§ Exercise
Word for word, repeat every record.

§ Data supplied
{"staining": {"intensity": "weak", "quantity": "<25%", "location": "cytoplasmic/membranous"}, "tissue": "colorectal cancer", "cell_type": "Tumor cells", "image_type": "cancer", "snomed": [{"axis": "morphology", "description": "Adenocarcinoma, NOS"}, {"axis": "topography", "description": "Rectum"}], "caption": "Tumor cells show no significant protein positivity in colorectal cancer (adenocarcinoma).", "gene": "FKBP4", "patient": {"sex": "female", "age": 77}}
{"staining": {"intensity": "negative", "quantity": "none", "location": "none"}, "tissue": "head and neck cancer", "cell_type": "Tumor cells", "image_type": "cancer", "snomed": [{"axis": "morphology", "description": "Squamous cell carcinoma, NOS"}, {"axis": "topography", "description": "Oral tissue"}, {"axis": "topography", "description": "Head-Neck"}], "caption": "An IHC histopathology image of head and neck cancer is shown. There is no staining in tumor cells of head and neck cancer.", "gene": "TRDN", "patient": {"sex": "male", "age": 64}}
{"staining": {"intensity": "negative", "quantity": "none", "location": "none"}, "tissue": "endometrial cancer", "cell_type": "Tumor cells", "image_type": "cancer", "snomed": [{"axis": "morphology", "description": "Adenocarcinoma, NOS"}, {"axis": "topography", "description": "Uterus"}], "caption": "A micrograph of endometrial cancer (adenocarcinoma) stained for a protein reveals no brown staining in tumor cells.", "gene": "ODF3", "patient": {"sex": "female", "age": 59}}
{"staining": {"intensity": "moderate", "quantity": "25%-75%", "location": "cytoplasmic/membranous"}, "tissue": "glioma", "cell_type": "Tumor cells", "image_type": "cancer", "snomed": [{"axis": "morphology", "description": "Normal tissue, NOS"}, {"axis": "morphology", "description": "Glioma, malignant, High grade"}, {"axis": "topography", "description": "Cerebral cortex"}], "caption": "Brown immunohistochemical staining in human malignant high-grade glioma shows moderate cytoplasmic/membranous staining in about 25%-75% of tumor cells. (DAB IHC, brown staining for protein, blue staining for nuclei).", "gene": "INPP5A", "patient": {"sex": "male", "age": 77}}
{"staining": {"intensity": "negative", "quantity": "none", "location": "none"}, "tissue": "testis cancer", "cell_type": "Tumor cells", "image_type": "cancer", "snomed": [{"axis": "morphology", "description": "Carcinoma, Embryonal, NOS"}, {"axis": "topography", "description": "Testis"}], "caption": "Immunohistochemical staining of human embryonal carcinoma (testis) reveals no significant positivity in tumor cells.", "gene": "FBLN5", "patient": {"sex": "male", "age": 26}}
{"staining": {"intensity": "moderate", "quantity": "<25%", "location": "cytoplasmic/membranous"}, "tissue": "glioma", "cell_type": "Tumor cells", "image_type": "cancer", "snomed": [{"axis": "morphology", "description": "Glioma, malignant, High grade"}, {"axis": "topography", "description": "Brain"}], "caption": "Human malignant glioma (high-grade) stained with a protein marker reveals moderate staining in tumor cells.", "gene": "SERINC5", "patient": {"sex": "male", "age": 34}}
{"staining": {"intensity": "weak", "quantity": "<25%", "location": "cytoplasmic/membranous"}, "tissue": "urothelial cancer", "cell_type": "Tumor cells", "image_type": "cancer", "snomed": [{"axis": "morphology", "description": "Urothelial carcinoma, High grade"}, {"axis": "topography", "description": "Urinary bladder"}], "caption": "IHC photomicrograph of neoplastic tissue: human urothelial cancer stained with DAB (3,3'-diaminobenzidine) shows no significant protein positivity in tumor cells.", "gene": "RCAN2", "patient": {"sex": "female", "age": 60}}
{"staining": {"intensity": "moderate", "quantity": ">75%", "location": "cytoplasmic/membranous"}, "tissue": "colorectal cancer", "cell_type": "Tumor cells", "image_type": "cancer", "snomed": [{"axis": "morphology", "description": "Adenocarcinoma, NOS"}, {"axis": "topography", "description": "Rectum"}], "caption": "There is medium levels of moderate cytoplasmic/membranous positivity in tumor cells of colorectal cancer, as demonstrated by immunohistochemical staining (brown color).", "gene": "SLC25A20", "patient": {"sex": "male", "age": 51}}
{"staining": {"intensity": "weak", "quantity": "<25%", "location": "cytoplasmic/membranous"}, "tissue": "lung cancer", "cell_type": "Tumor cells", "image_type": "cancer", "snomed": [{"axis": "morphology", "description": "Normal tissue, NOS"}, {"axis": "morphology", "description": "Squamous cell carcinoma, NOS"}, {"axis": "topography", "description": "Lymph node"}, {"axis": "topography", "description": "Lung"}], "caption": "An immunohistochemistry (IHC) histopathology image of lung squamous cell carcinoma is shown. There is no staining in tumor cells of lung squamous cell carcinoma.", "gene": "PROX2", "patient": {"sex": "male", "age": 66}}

§ Response below
{"staining": {"intensity": "weak", "quantity": "<25%", "location": "cytoplasmic/membranous"}, "tissue": "colorectal cancer", "cell_type": "Tumor cells", "image_type": "cancer", "snomed": [{"axis": "morphology", "description": "Adenocarcinoma, NOS"}, {"axis": "topography", "description": "Rectum"}], "caption": "Tumor cells show no significant protein positivity in colorectal cancer (adenocarcinoma).", "gene": "FKBP4", "patient": {"sex": "female", "age": 77}}
{"staining": {"intensity": "negative", "quantity": "none", "location": "none"}, "tissue": "head and neck cancer", "cell_type": "Tumor cells", "image_type": "cancer", "snomed": [{"axis": "morphology", "description": "Squamous cell carcinoma, NOS"}, {"axis": "topography", "description": "Oral tissue"}, {"axis": "topography", "description": "Head-Neck"}], "caption": "An IHC histopathology image of head and neck cancer is shown. There is no staining in tumor cells of head and neck cancer.", "gene": "TRDN", "patient": {"sex": "male", "age": 64}}
{"staining": {"intensity": "negative", "quantity": "none", "location": "none"}, "tissue": "endometrial cancer", "cell_type": "Tumor cells", "image_type": "cancer", "snomed": [{"axis": "morphology", "description": "Adenocarcinoma, NOS"}, {"axis": "topography", "description": "Uterus"}], "caption": "A micrograph of endometrial cancer (adenocarcinoma) stained for a protein reveals no brown staining in tumor cells.", "gene": "ODF3", "patient": {"sex": "female", "age": 59}}
{"staining": {"intensity": "moderate", "quantity": "25%-75%", "location": "cytoplasmic/membranous"}, "tissue": "glioma", "cell_type": "Tumor cells", "image_type": "cancer", "snomed": [{"axis": "morphology", "description": "Normal tissue, NOS"}, {"axis": "morphology", "description": "Glioma, malignant, High grade"}, {"axis": "topography", "description": "Cerebral cortex"}], "caption": "Brown immunohistochemical staining in human malignant high-grade glioma shows moderate cytoplasmic/membranous staining in about 25%-75% of tumor cells. (DAB IHC, brown staining for protein, blue staining for nuclei).", "gene": "INPP5A", "patient": {"sex": "male", "age": 77}}
{"staining": {"intensity": "negative", "quantity": "none", "location": "none"}, "tissue": "testis cancer", "cell_type": "Tumor cells", "image_type": "cancer", "snomed": [{"axis": "morphology", "description": "Carcinoma, Embryonal, NOS"}, {"axis": "topography", "description": "Testis"}], "caption": "Immunohistochemical staining of human embryonal carcinoma (testis) reveals no significant positivity in tumor cells.", "gene": "FBLN5", "patient": {"sex": "male", "age": 26}}
{"staining": {"intensity": "moderate", "quantity": "<25%", "location": "cytoplasmic/membranous"}, "tissue": "glioma", "cell_type": "Tumor cells", "image_type": "cancer", "snomed": [{"axis": "morphology", "description": "Glioma, malignant, High grade"}, {"axis": "topography", "description": "Brain"}], "caption": "Human malignant glioma (high-grade) stained with a protein marker reveals moderate staining in tumor cells.", "gene": "SERINC5", "patient": {"sex": "male", "age": 34}}
{"staining": {"intensity": "weak", "quantity": "<25%", "location": "cytoplasmic/membranous"}, "tissue": "urothelial cancer", "cell_type": "Tumor cells", "image_type": "cancer", "snomed": [{"axis": "morphology", "description": "Urothelial carcinoma, High grade"}, {"axis": "topography", "description": "Urinary bladder"}], "caption": "IHC photomicrograph of neoplastic tissue: human urothelial cancer stained with DAB (3,3'-diaminobenzidine) shows no significant protein positivity in tumor cells.", "gene": "RCAN2", "patient": {"sex": "female", "age": 60}}
{"staining": {"intensity": "moderate", "quantity": ">75%", "location": "cytoplasmic/membranous"}, "tissue": "colorectal cancer", "cell_type": "Tumor cells", "image_type": "cancer", "snomed": [{"axis": "morphology", "description": "Adenocarcinoma, NOS"}, {"axis": "topography", "description": "Rectum"}], "caption": "There is medium levels of moderate cytoplasmic/membranous positivity in tumor cells of colorectal cancer, as demonstrated by immunohistochemical staining (brown color).", "gene": "SLC25A20", "patient": {"sex": "male", "age": 51}}
{"staining": {"intensity": "weak", "quantity": "<25%", "location": "cytoplasmic/membranous"}, "tissue": "lung cancer", "cell_type": "Tumor cells", "image_type": "cancer", "snomed": [{"axis": "morphology", "description": "Normal tissue, NOS"}, {"axis": "morphology", "description": "Squamous cell carcinoma, NOS"}, {"axis": "topography", "description": "Lymph node"}, {"axis": "topography", "description": "Lung"}], "caption": "An immunohistochemistry (IHC) histopathology image of lung squamous cell carcinoma is shown. There is no staining in tumor cells of lung squamous cell carcinoma.", "gene": "PROX2", "patient": {"sex": "male", "age": 66}}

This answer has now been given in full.